Kochler recognises the shortcomings but nevertheless argues that it is only the ICC which is capable of delivering impartial justice. "The ICC is the maximum achievable within the present world power politics, which is why the U.S. opposes it." Washington's primary concern is to ensure its leaders, soldiers and citizens are never hauled up before the court. Despite not being a party to the ICC, however, the court's jurisdiction would apply to U.S. nationals accused of violating its statute on the territory of countries which are a party to the court.
It is this "principle of territoriality" which gives the court some bite.
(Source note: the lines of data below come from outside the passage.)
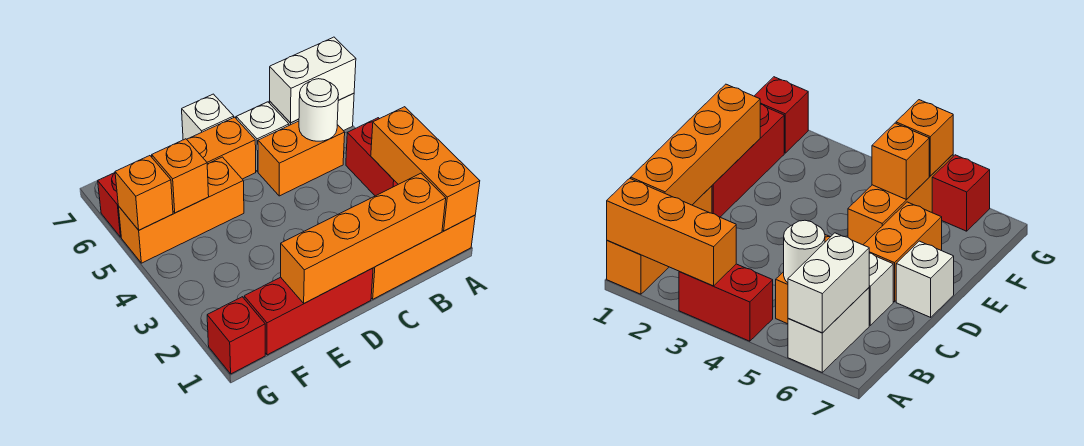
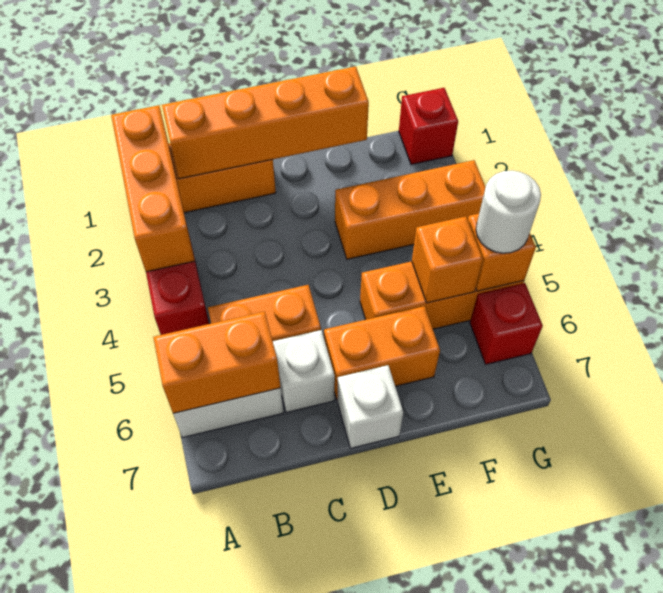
white brick A6:B6 level 2 -> orange brick A6:B6 level 2
white round brick B5 level 2 -> white round brick G5 level 3
red brick D1:F1 level 1 -> none
none -> orange brick E3:G3 level 1

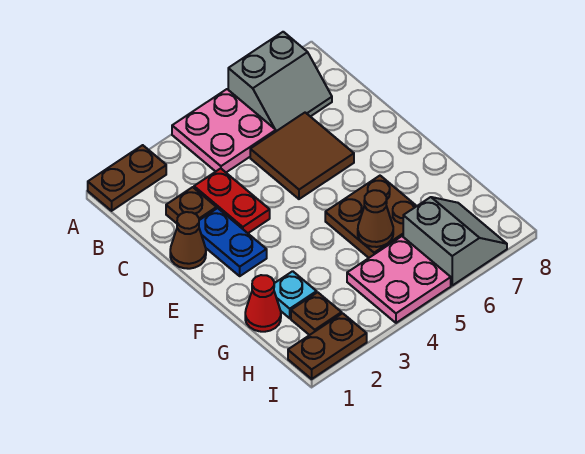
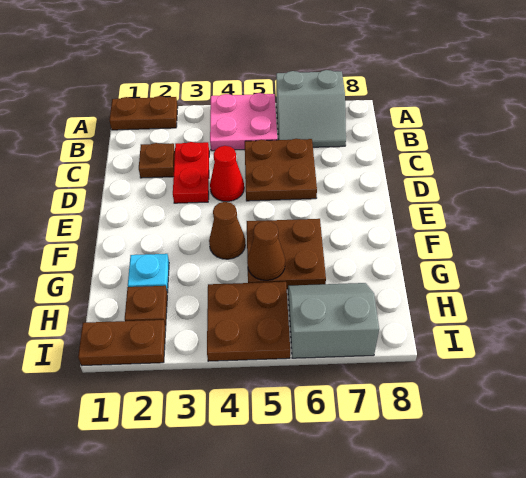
brown tile C5:D6 level 1 -> brown plate C5:D6 level 1
brown cone D1 level 1 -> brown cone F4 level 1
blue plate D2:E2 level 1 -> none
red cone G1 level 1 -> red cone D4 level 1
pink plate H4:I5 level 1 -> brown plate H4:I5 level 1
grey slope H6:I7 level 1 top 6 -> grey slope H6:I7 level 1 top I

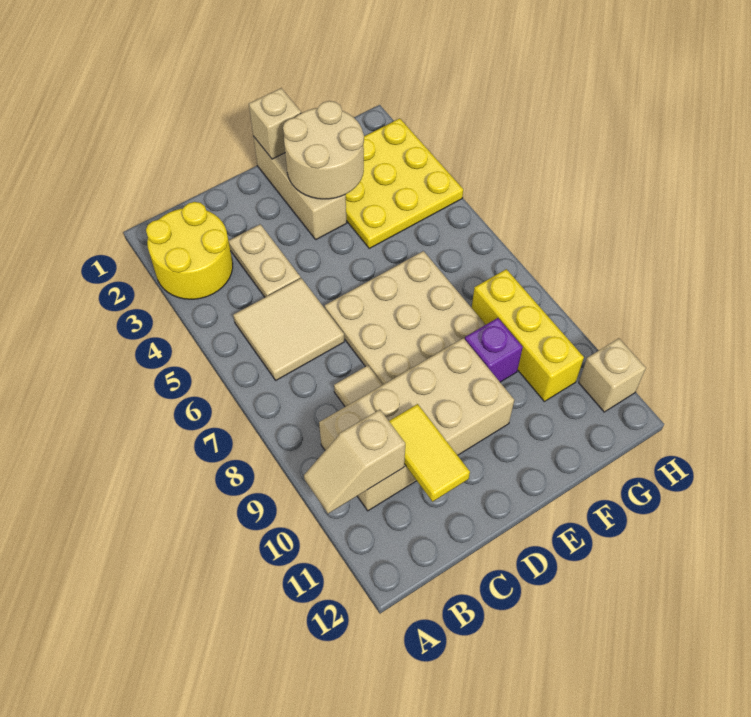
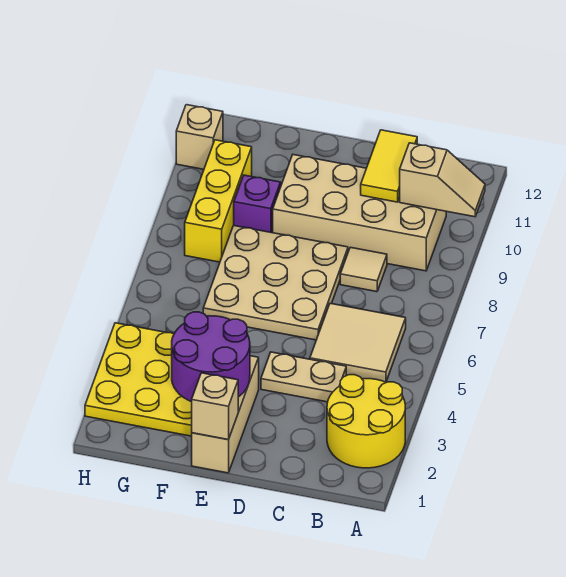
tan plate C3:C4 level 1 -> tan plate C4:D4 level 1
tan round brick E2:F3 level 2 -> purple round brick E2:F3 level 2

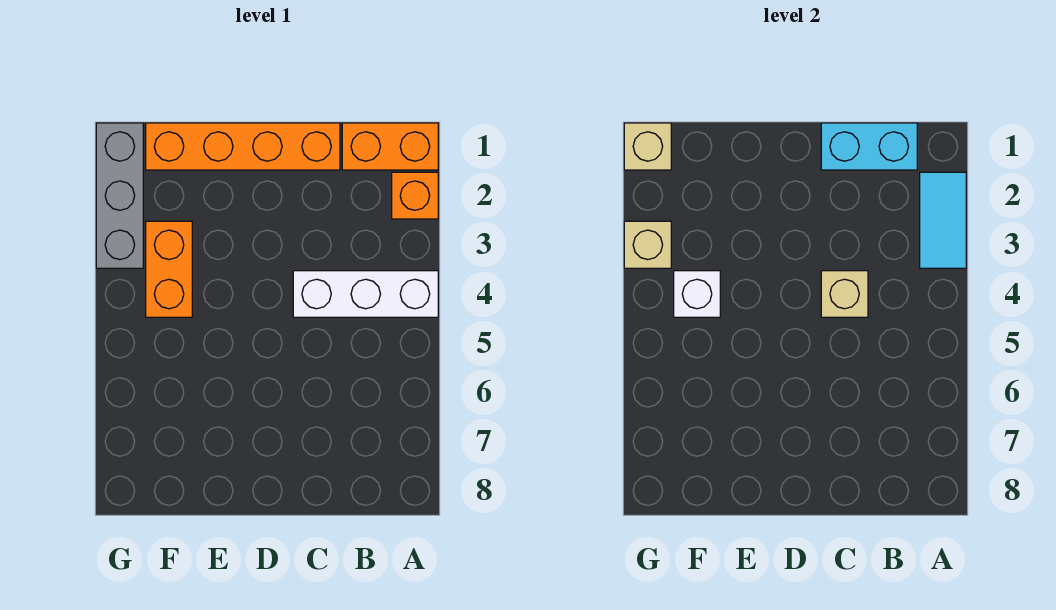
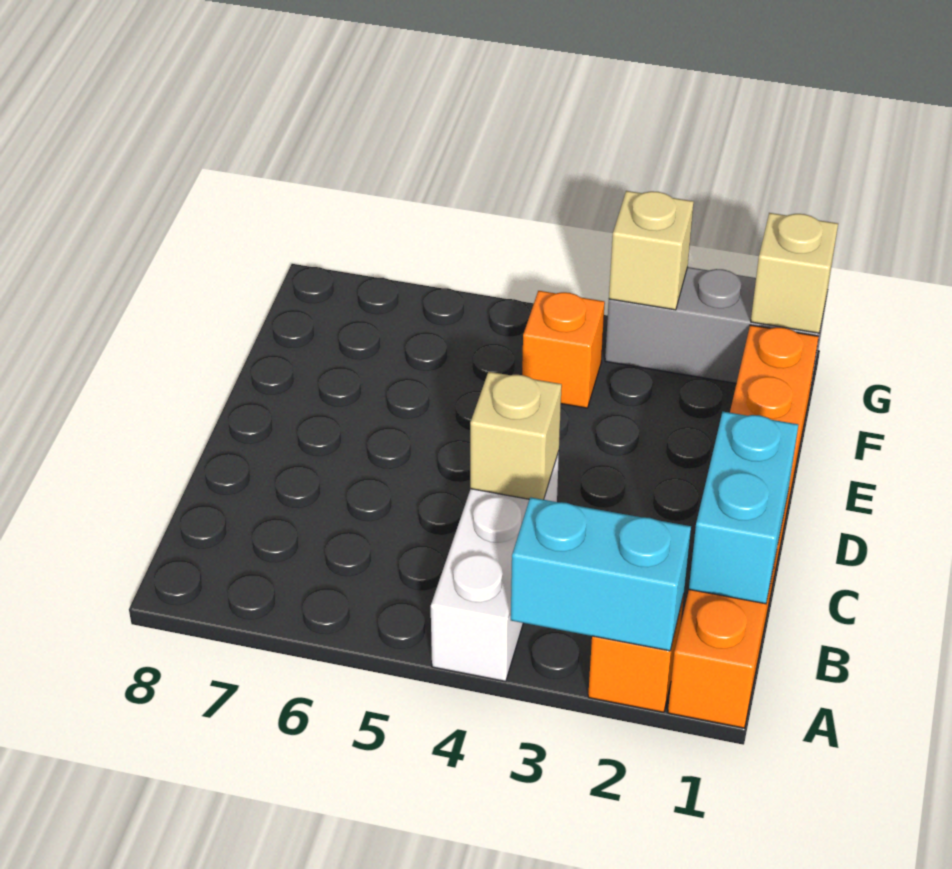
cyan tile A2:A3 level 2 -> cyan brick A2:A3 level 2
orange brick F3:F4 level 1 -> orange brick F4 level 1
white brick F4 level 2 -> none

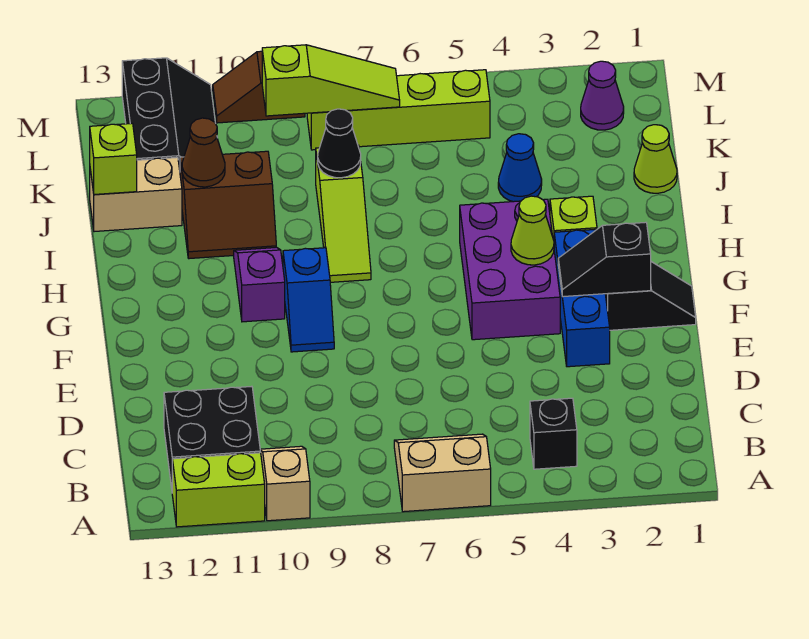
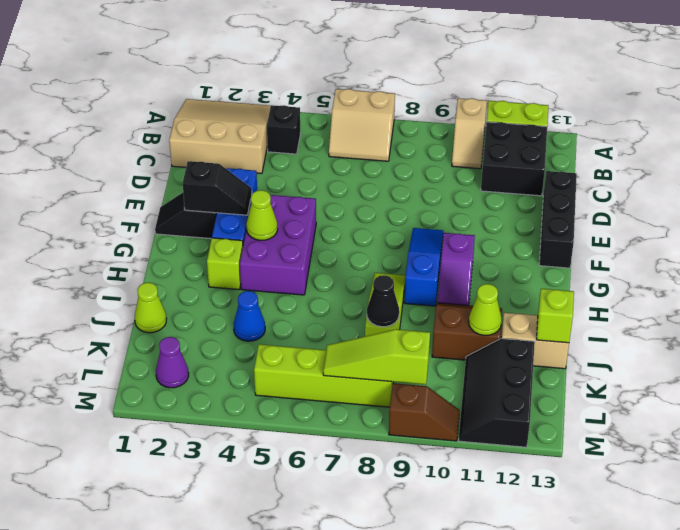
none -> tan slope A1:C3 level 1 top C
none -> black brick D13:F13 level 1
blue slope F9:G9 level 1 top G -> blue slope F9:H9 level 1 top H
brown cone J11 level 2 -> lime cone J11 level 2

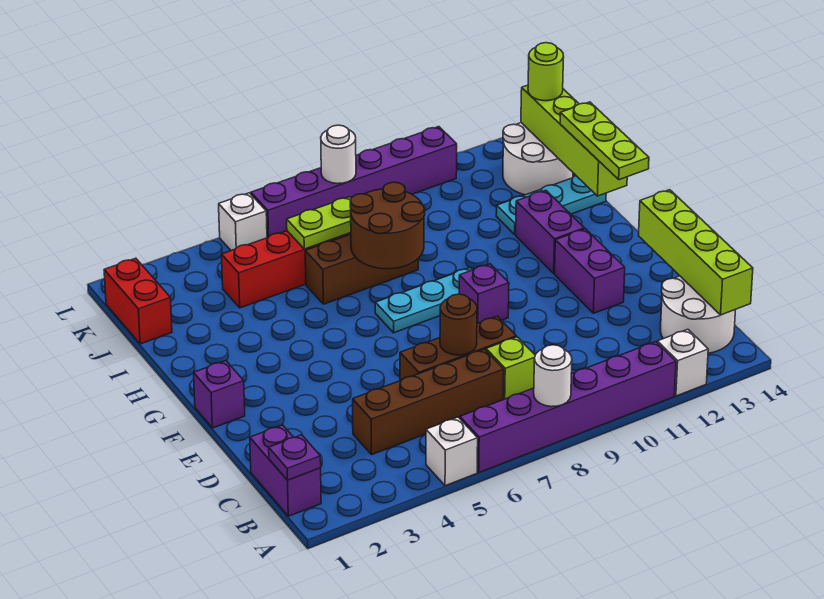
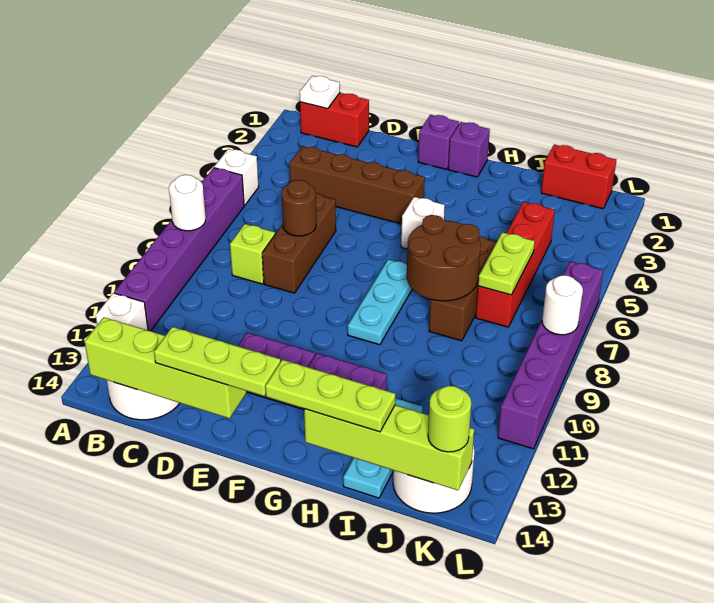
purple brick B1:C1 level 1 -> red brick B1:C1 level 1
purple plate B1 level 2 -> white plate B1 level 2
brown brick C4:C7 level 1 -> brown brick C4:F4 level 1
none -> lime plate D14:F14 level 3
purple brick F9 level 1 -> purple brick G1 level 1
white brick L5 level 1 -> white brick G5 level 1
Had Iraq been a signatory to the ICC, the illegal U.S. invasion in 2003 would still not have been covered because the crime of aggression was left undefined. However, U.S. forces could theoretically have been hauled up before the ICC for their numerous violations of the laws of war.
For both Kochler and Mandel, the U.S. notion of sovereign immunity is not compatible with modern international law. Writes Kochler: "The U.S. engages in an inconsistent policy of insisting on the immunity of its leaders for acts of state everywhere, while demanding the prosecution of foreign leaders for war crimes committed in exercise of their official functions."
The key lesson is that universal jurisdiction can only be exercised in a framework that is itself universal, hence Kochler's support for the ICC. But he adds that there must be proper rules and procedures, unlike the ICTY which allows judges from countries which waged war against Yugoslavia to stand in judgment against that country's leaders. The statute of the ICC represents "only an imperfect separation of the court's judicial powers from executive authority including that of individual states but most importantly the Security Council."